▶ _The task_
The whole listing below is to be copied exactly, with every picture left out.

▶ _Stored data_
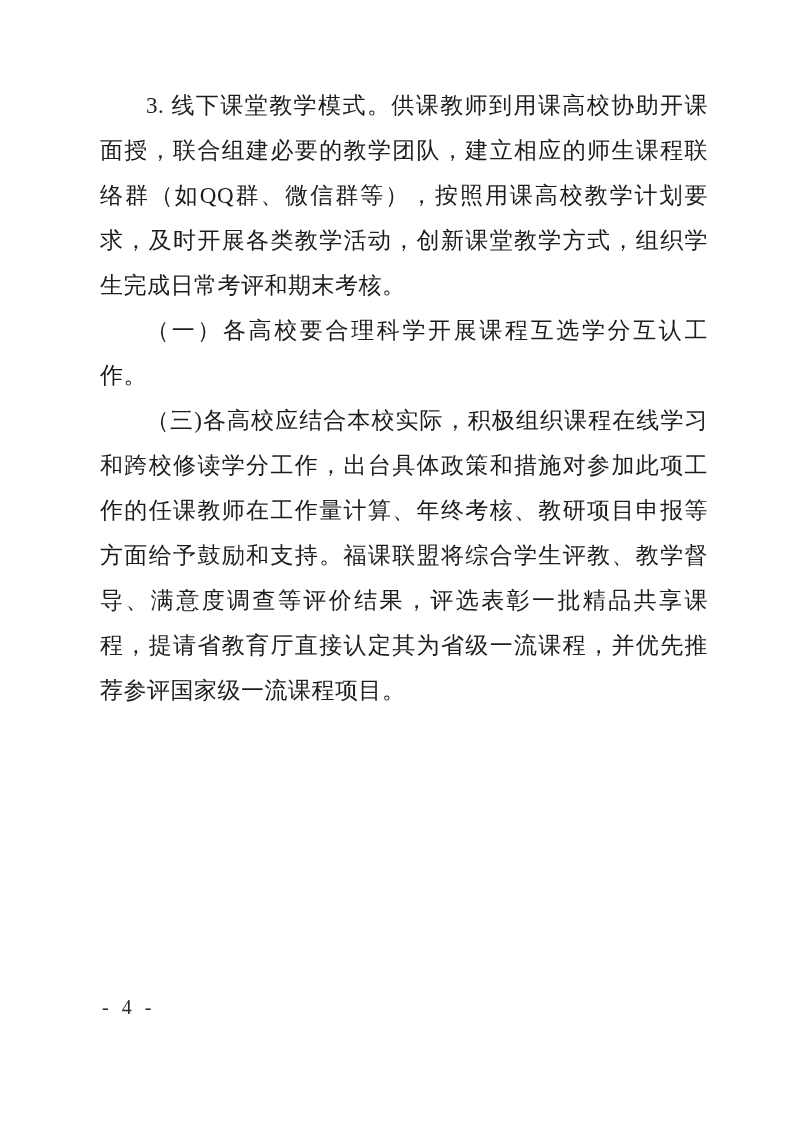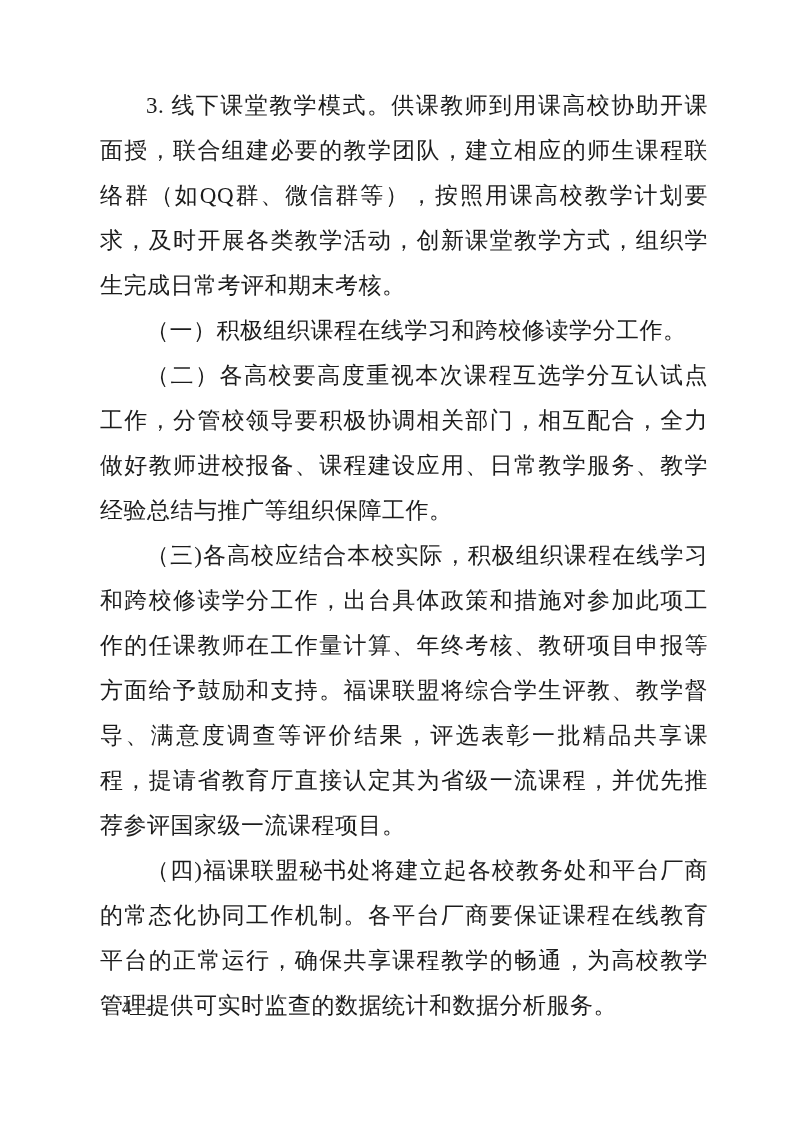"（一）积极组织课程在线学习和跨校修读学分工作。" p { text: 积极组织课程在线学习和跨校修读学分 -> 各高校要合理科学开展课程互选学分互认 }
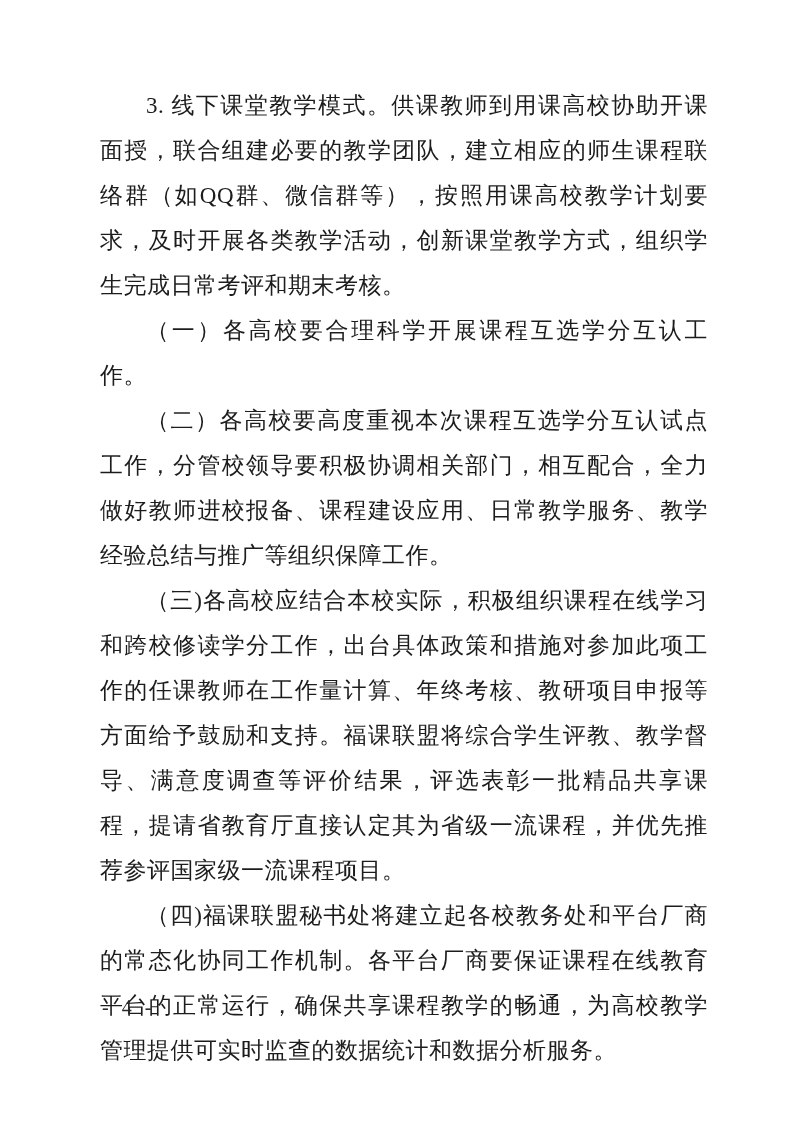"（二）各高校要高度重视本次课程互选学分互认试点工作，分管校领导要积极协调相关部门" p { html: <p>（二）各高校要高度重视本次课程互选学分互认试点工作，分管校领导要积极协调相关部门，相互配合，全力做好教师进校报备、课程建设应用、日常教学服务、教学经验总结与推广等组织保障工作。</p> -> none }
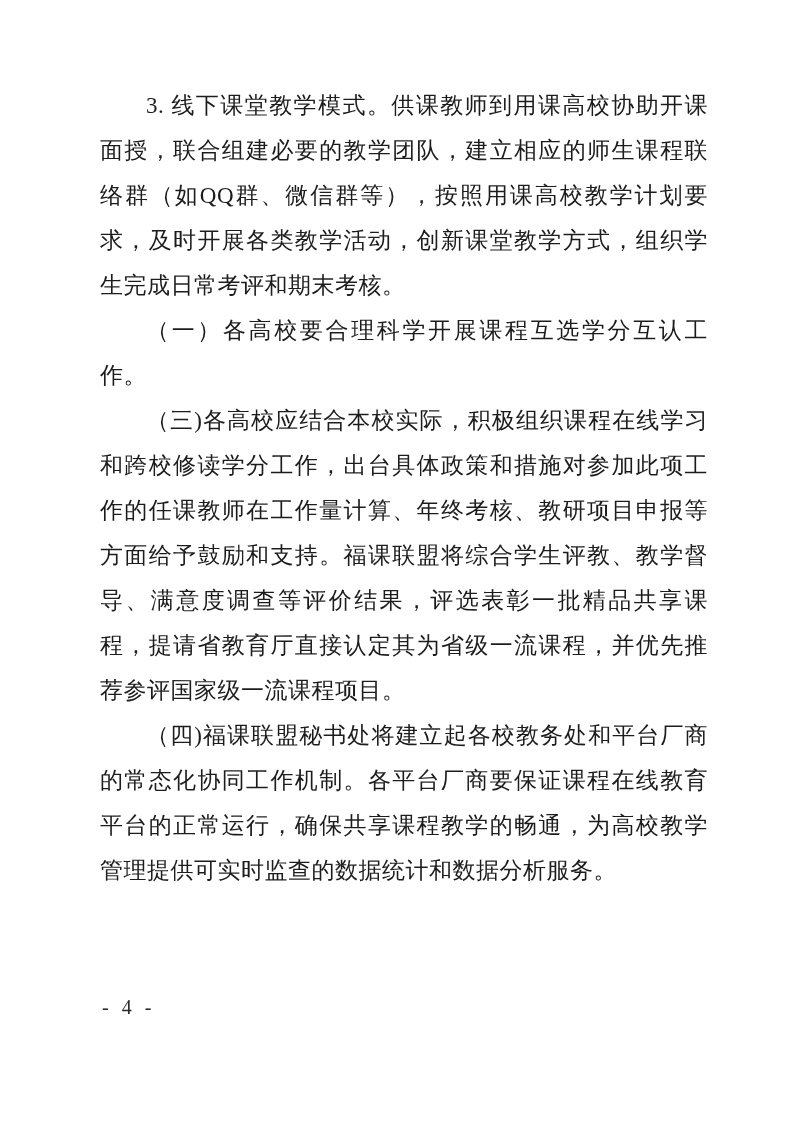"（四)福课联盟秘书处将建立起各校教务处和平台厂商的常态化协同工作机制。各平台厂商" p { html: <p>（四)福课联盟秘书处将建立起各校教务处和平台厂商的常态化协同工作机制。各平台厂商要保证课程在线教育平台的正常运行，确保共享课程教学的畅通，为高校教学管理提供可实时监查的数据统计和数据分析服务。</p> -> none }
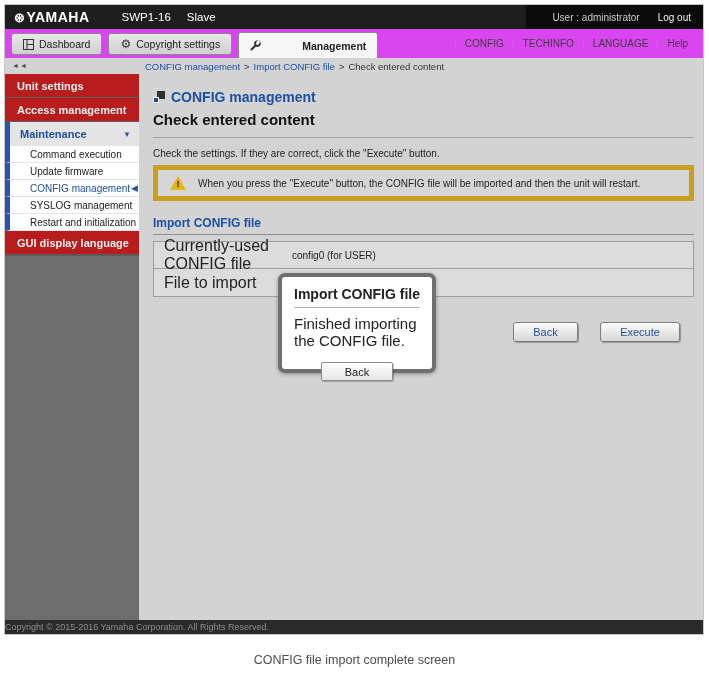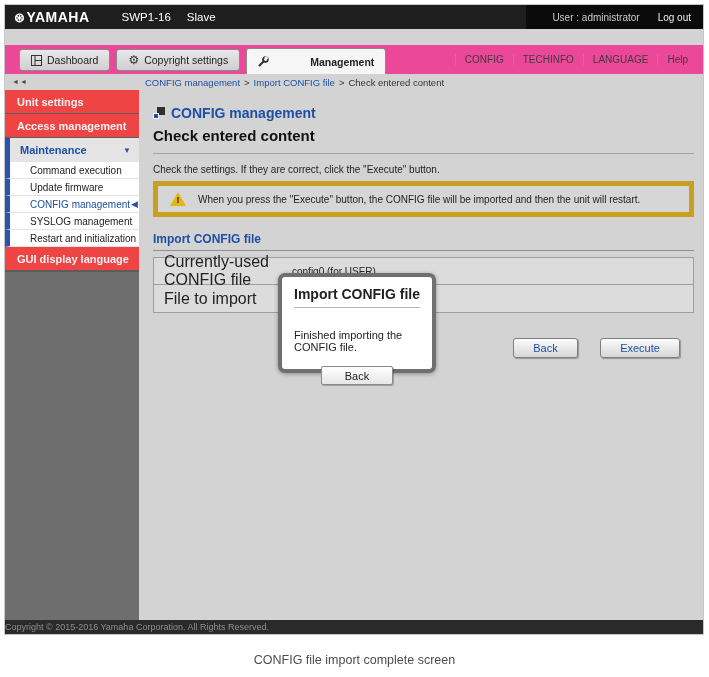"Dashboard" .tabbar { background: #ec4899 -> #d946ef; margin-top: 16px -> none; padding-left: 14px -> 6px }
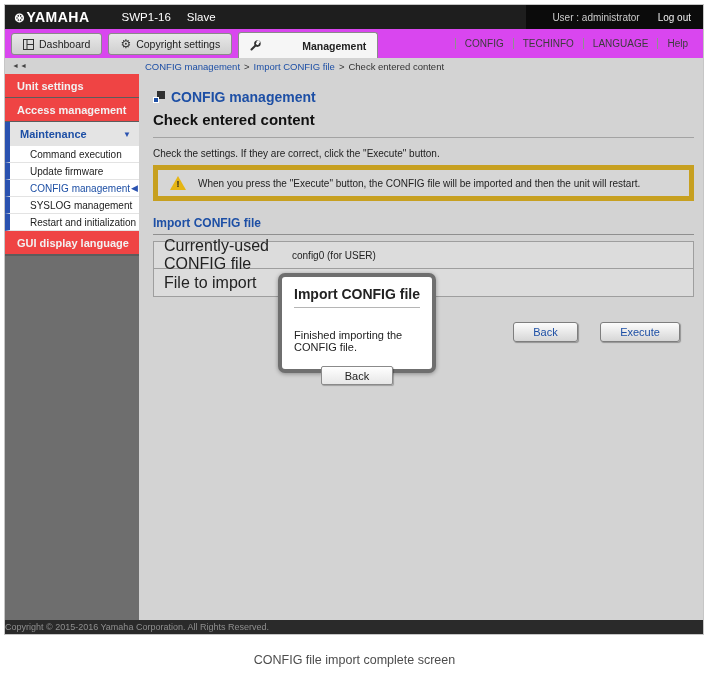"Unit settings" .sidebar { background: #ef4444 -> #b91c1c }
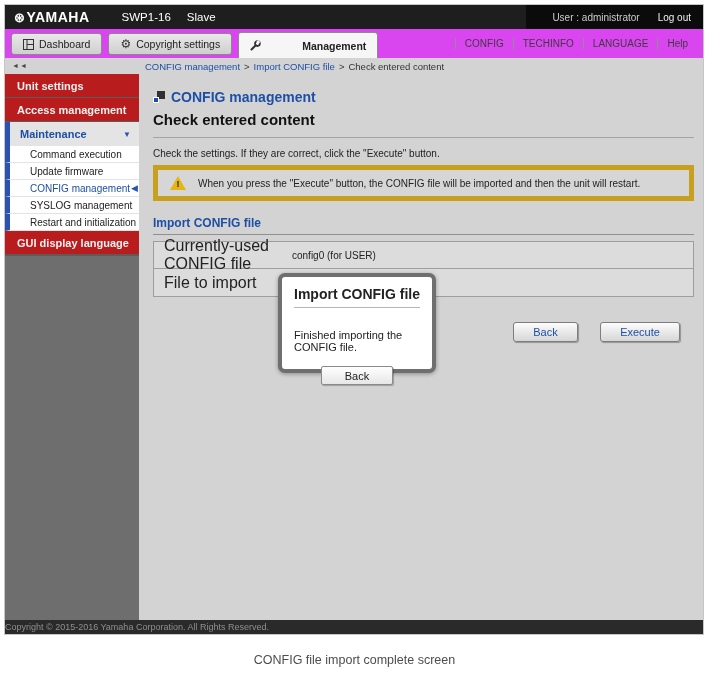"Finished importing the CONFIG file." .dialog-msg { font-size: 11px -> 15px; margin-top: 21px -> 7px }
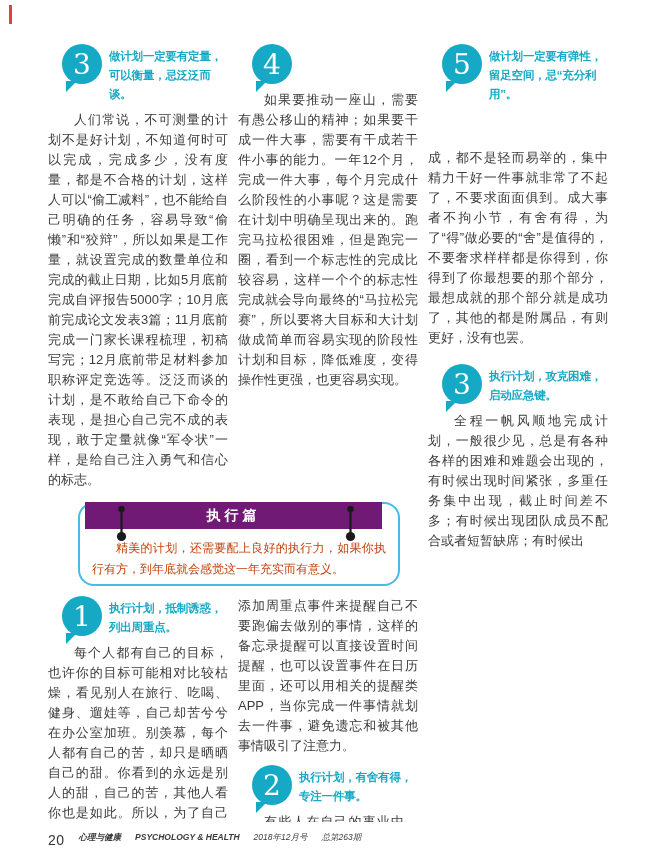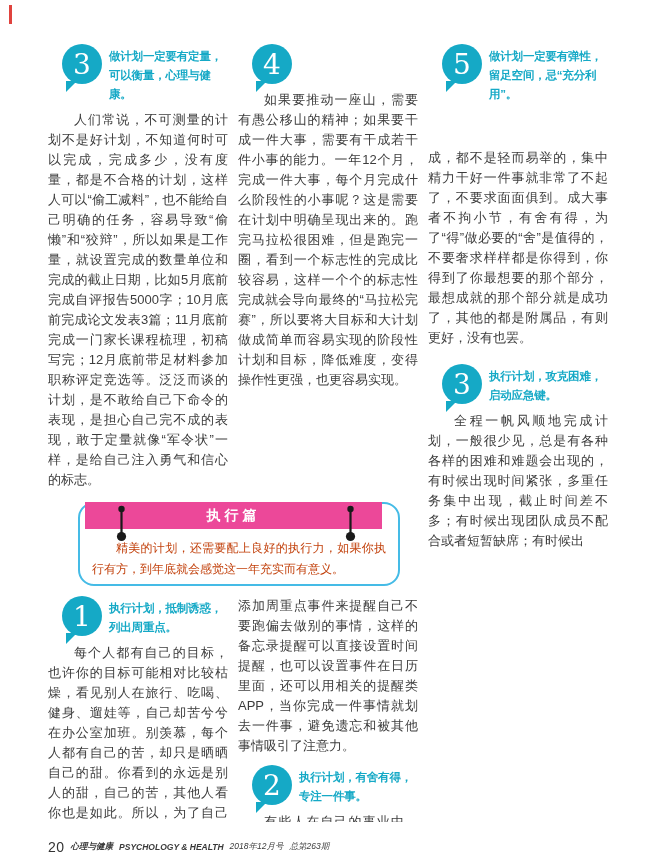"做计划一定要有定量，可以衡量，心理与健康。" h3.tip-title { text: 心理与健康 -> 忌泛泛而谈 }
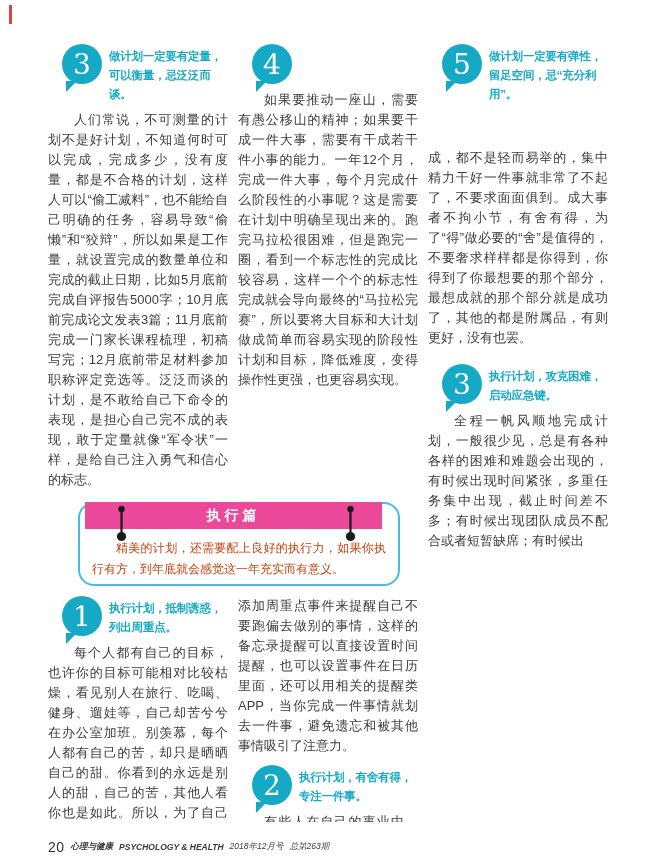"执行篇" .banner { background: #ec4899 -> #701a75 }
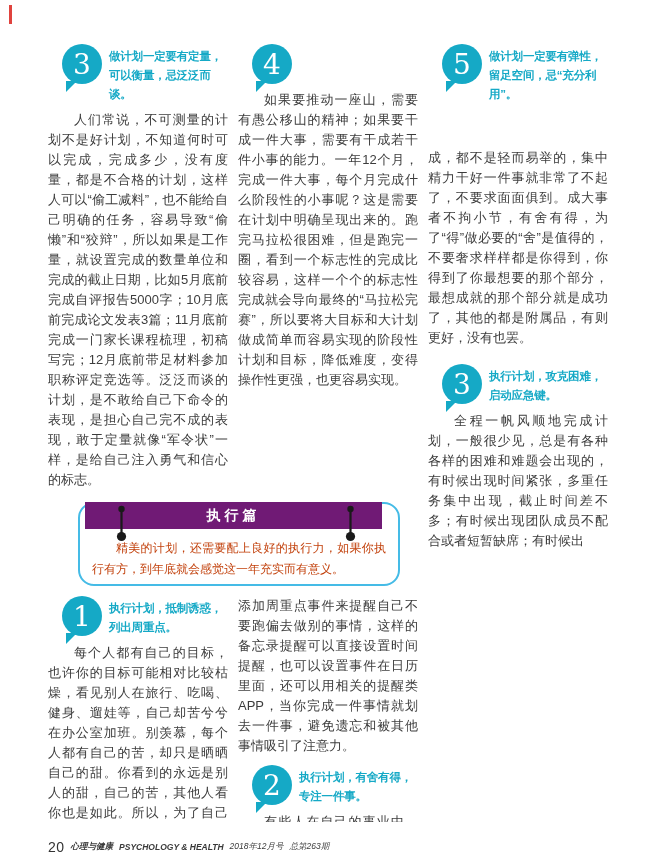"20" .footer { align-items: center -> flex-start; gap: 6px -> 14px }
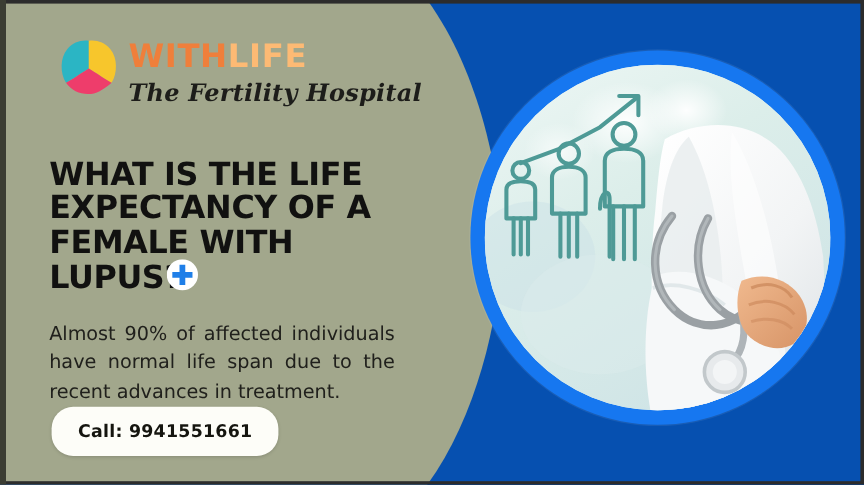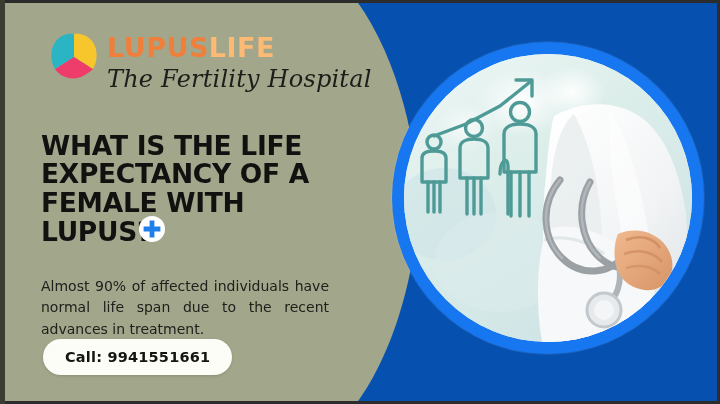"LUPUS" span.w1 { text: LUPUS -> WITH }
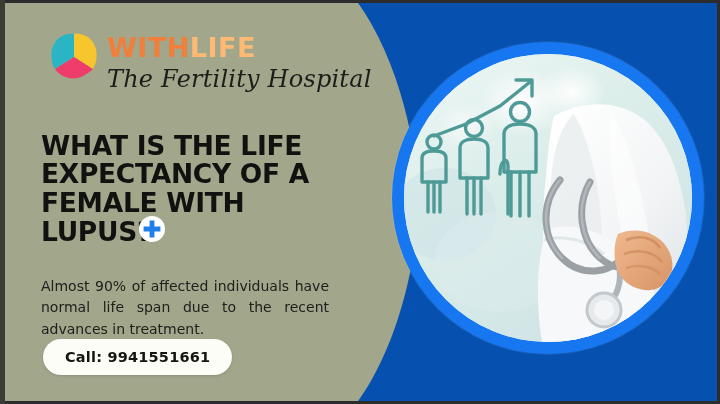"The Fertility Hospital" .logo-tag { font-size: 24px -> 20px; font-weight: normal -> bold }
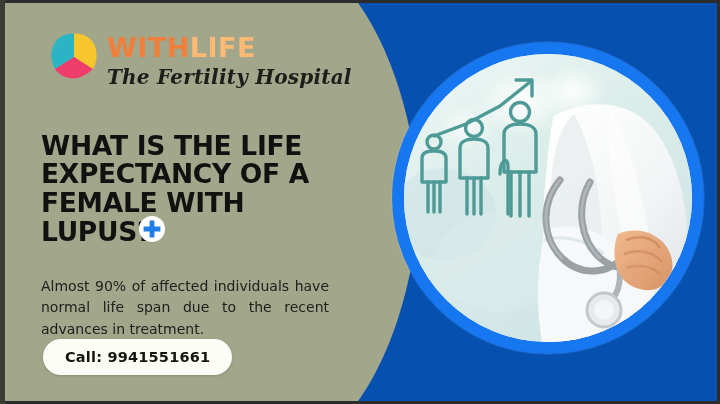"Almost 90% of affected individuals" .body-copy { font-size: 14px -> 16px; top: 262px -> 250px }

▶ _Task response_
"（一）积极组织课程在线学习和跨校修读学分工作。" p { text: 积极组织课程在线学习和跨校修读学分 -> 各高校要合理科学开展课程互选学分互认 }
"（二）各高校要高度重视本次课程互选学分互认试点工作，分管校领导要积极协调相关部门" p { html: <p>（二）各高校要高度重视本次课程互选学分互认试点工作，分管校领导要积极协调相关部门，相互配合，全力做好教师进校报备、课程建设应用、日常教学服务、教学经验总结与推广等组织保障工作。</p> -> none }
"（四)福课联盟秘书处将建立起各校教务处和平台厂商的常态化协同工作机制。各平台厂商" p { html: <p>（四)福课联盟秘书处将建立起各校教务处和平台厂商的常态化协同工作机制。各平台厂商要保证课程在线教育平台的正常运行，确保共享课程教学的畅通，为高校教学管理提供可实时监查的数据统计和数据分析服务。</p> -> none }
"Dashboard" .tabbar { background: #ec4899 -> #d946ef; margin-top: 16px -> none; padding-left: 14px -> 6px }
"Unit settings" .sidebar { background: #ef4444 -> #b91c1c }
"Finished importing the CONFIG file." .dialog-msg { font-size: 11px -> 15px; margin-top: 21px -> 7px }
"做计划一定要有定量，可以衡量，心理与健康。" h3.tip-title { text: 心理与健康 -> 忌泛泛而谈 }
"执行篇" .banner { background: #ec4899 -> #701a75 }
"20" .footer { align-items: center -> flex-start; gap: 6px -> 14px }
"LUPUS" span.w1 { text: LUPUS -> WITH }
"The Fertility Hospital" .logo-tag { font-size: 24px -> 20px; font-weight: normal -> bold }
"Almost 90% of affected individuals" .body-copy { font-size: 14px -> 16px; top: 262px -> 250px }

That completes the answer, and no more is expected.